BALTIMORE (MD)
The Baltimore Sun
November 15, 2018
Baltimore Sun Editorial Board
If any truth emerged from the United States Conference of Catholic Bishops meeting this week in Baltimore, it was surely Archbishop William E. Lori’s observation that the priest sex abuse scandal “ is going to be with us for a long, long time.” The church covered up the widespread abuse of children and adults by priests for a long, long time. It denied and deflected public outrage for a long, long time. And now, when a Pennsylvania grand jury report revealed the breadth of the abuse, and the fall of former Washington Archbishop Theodore McCarrick demonstrated that it extended to the top rungs of the Catholic hierarchy, the church is waiting longer to take even the most obvious of steps to restore its parishioners’ faith.
The crisis now facing the Catholic church is born not just of the abuse by priests but also of the willingness of the church’s leaders to step in to protect the clergy at the expense of the abused. Pope Francis’ call at the beginning of this meeting for the American bishops to delay any action until after a Vatican synod on the matter this winter thus looks not like a sign that the church is finally ready to address the matter at the highest level but that its old habits of deferring to clerical rather than civil or moral authority and papering over abuse remain intact. The church once moved abusive priests from parish to parish, now it is shuffling the fallout from meeting to meeting.
The bishops go back to their dioceses for a reckoning.
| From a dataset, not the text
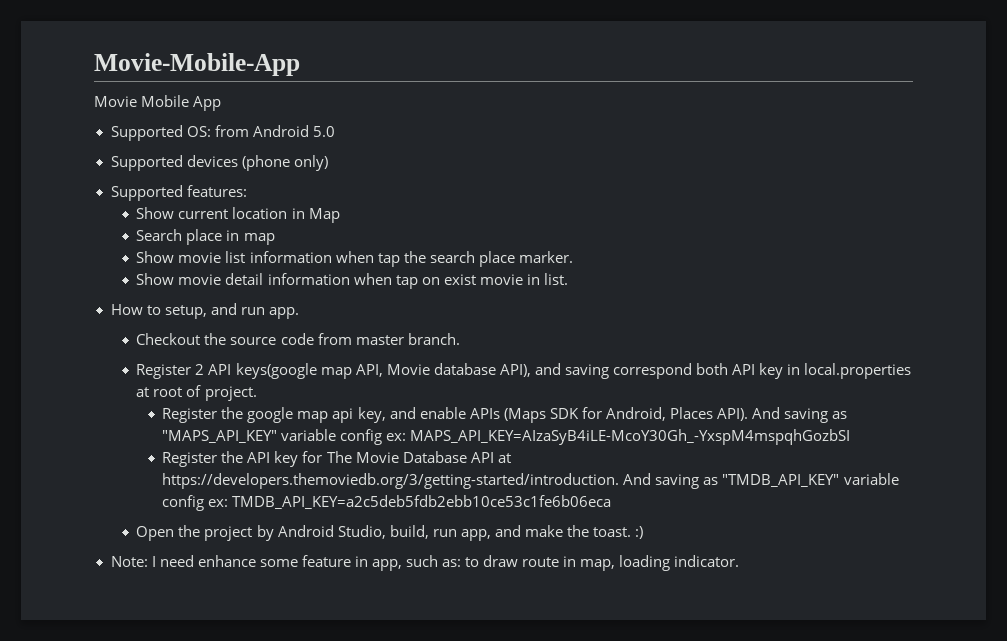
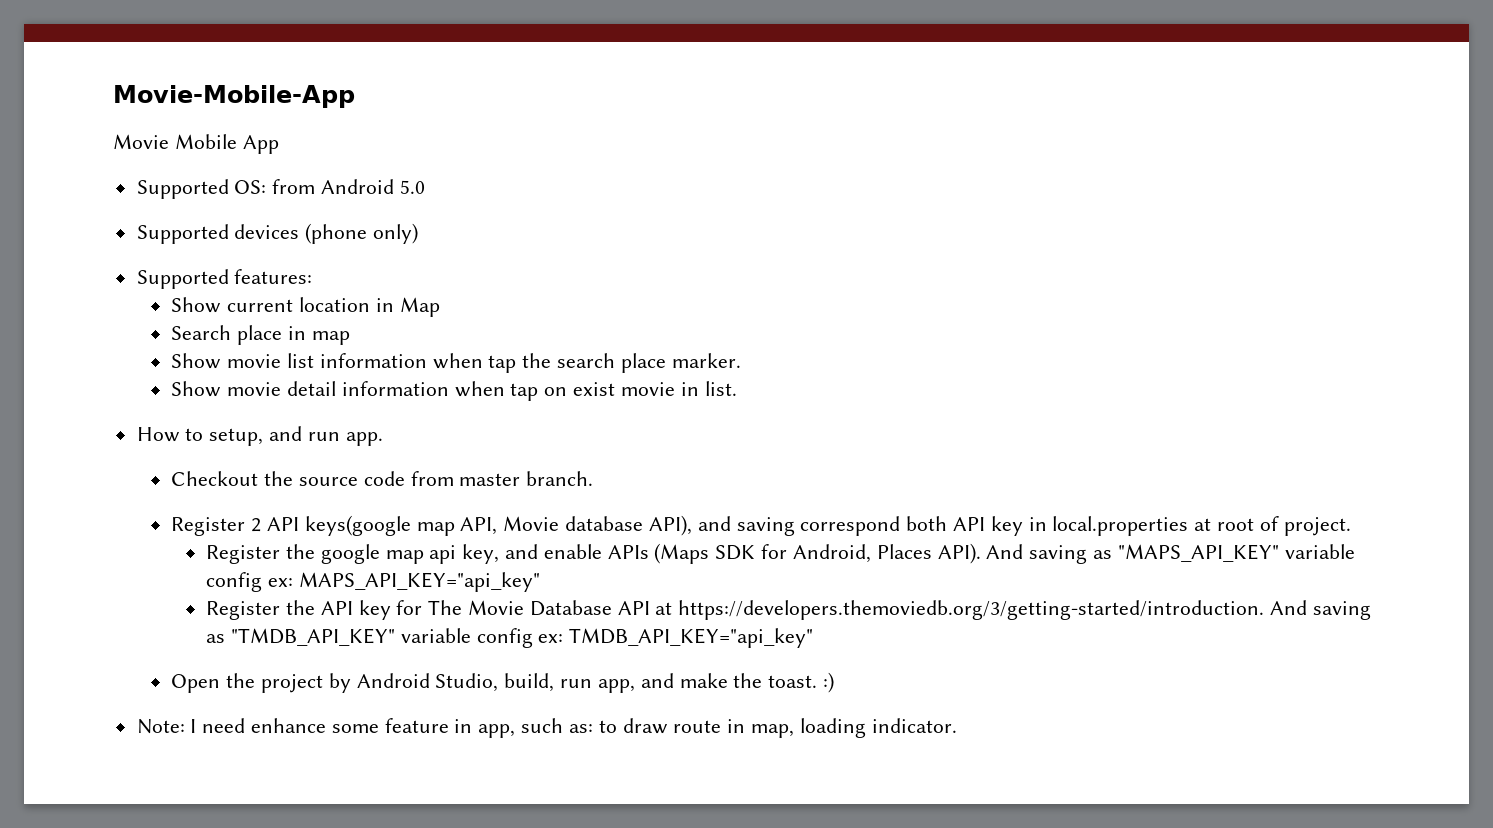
[410,429,851,445] MAPS_API_KEY=AIzaSyB4iLE-McoY30Gh_-YxspM4mspqhGozbSI -> [298,572,540,592] MAPS_API_KEY="api_key"
[232,495,612,509] TMDB_API_KEY=a2c5deb5fdb2ebb10ce53c1fe6b06eca -> [569,628,814,648] TMDB_API_KEY="api_key"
They have faced pointed questions if not outright defections from the pews since the Pennsylvania and McCarrick scandals broke, and now they must own up to their impotence in addressing them. Before the meeting began, Archbishop Lori published an op-ed in The Sun in which he concluded that one of the factors that worsened the crisis was a “deep-seated culture of clericalism, which fostered unhealthy notions of entitlement and exclusivity, as well as the distorted view that the priestly state puts those who abused minors, as well as those who protected them, beyond reach of civil law and authority.” Yet when the opportunity came to demonstrate a break from that past, the bishops again folded in the face of clerical authority. They could not even muster a vote to encourage the Vatican to release documents related to the investigation of Mr. McCarrick.